-- Set problem --
Reproduce the entries below word for word, from their start down to and including the line containing "Ans: T14:26". Leave the pictures out.

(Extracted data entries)
-- Begin --
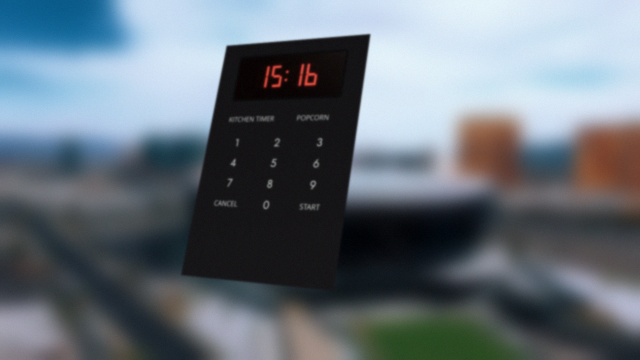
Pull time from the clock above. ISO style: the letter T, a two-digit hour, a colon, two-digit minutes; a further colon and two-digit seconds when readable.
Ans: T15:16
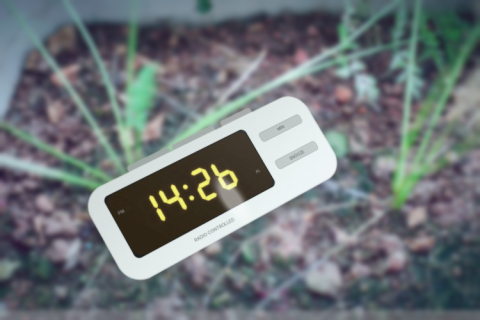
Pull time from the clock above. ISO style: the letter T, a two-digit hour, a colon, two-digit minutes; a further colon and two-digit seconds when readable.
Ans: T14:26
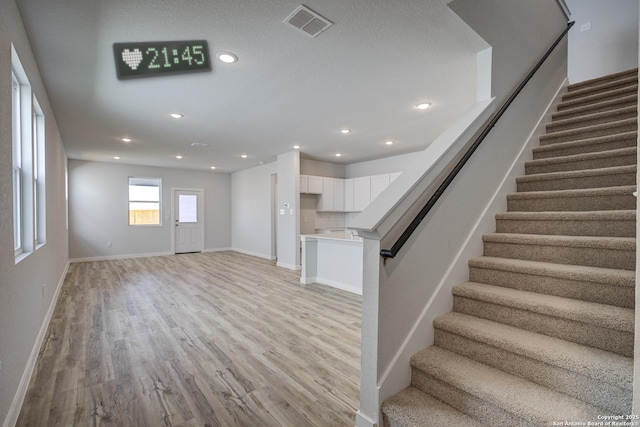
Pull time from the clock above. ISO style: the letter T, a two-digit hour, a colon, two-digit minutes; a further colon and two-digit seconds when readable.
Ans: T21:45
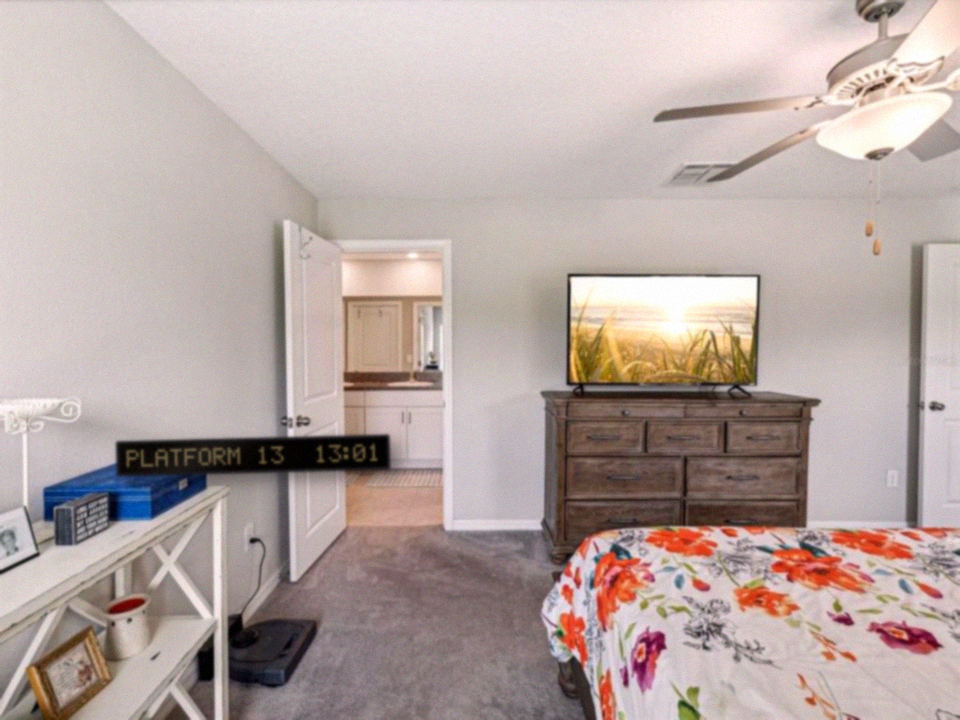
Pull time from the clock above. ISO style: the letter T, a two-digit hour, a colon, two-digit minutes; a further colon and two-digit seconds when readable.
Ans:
-- End --
-- Worked answer --
Pull time from the clock above. ISO style: the letter T, a two-digit hour, a colon, two-digit minutes; a further colon and two-digit seconds when readable.
Ans: T15:16
Pull time from the clock above. ISO style: the letter T, a two-digit hour, a colon, two-digit minutes; a further colon and two-digit seconds when readable.
Ans: T14:26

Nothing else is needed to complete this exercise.